「なにこのメール・・・」
ある日、パソコンで次の仕事の準備をしていると、突然メールが届いた。
私は何気にそのメールを開いた。
【本文】
メリークリスマス!!
あなたは特別な1人として選ばれました。
このメールに願い事を書いて、12月25日に返信しましょう。
そうすれば、その願いが叶いますよ♪
END
送信者は「サンタ」となっていた。
「これって・・・・チェンメってやつ?」
私はそのメールを不審に思ったが、別に回せとは書かれていない。
返信したらウイルスに感染するかもしれない。
しかし、私には叶えてほしいことがあった。
「おい!!さっさとメシの用意しろ!!聞こえないのか!?」
私がいる2階の部屋に、大声で1階から男の声が聞こえている。
あいつだ。
あいつが私の叶えてほしい対象。
見ての通り、かなり乱暴な性格だ。
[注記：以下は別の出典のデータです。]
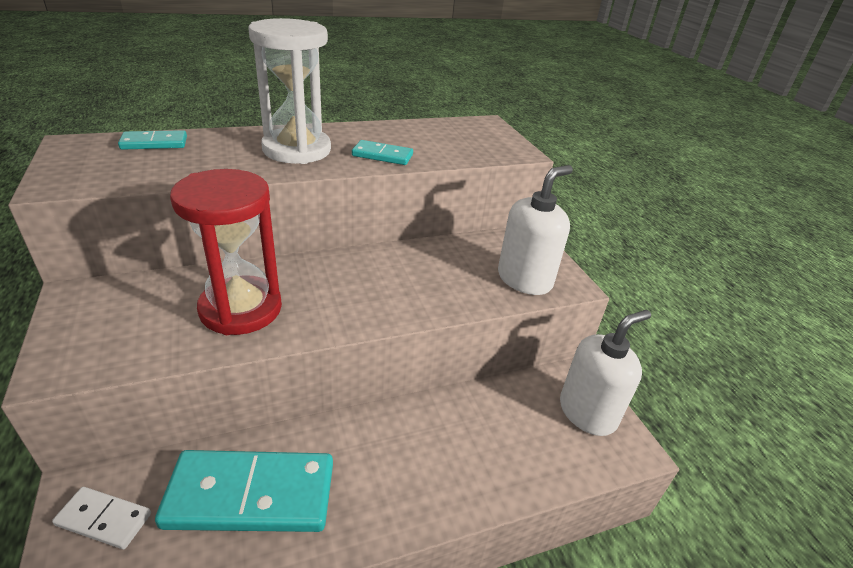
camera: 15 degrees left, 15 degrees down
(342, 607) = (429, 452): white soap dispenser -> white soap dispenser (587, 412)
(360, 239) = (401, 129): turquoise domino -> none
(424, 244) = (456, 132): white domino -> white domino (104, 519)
なぜ私はこんな男と結婚したのだろう。
「今行くから待っててよ!!」
私は乱暴に答えた。
・・・・・こんなチェンメに頼るなんて。私、かなり疲れてるわね。
丁度明日は12月25日。
時刻設定をして私は返信メールを書いた。
【本文】
Re:1人になりたい。
あの男がいない世界に行きたい。
あの男と永遠に会わなくて言い場所に。
END
12月25日。
私は仕事が終わり、重くなったまぶたをこすりながら玄関を通ってリビングに行った。
すると、パンッというクラッカーの音とともに私の眠気は一気に覚めた。
見るとあいつがクラッカーを持って待っていた。
「メリークリスマス。最近仕事が上手くいかなくて、お前に八つ当たりしたりしてごめんな」
あいつは申し訳なさそうな顔で言った。
その顔は嘘などではなく、本当に反省している顔だった。
うれしかった。
そんなこと、考えたこともなかった。
私が間違っていたのかも。
「ありがとう・・・メリークリスマ・・」
そのとき、
ガシャァァァン!!!
shake
突然私の後ろから信じられないほどの激痛が走った。
「・・・・・・!」
あいつの声がだんだんと遠ざかっていく。
数秒後、私は家に突っ込んできた軽トラックに轢かれたのだと分かった。
なんで?どういうこと?
そうして、私は目の前が真っ暗になっていくのを感じていた。
パソコンに、新着メールが届いた。
【本文】
メリークリスマス!!!
プレゼントを贈ったよ。
「1人になりたい」が叶ってよかったね。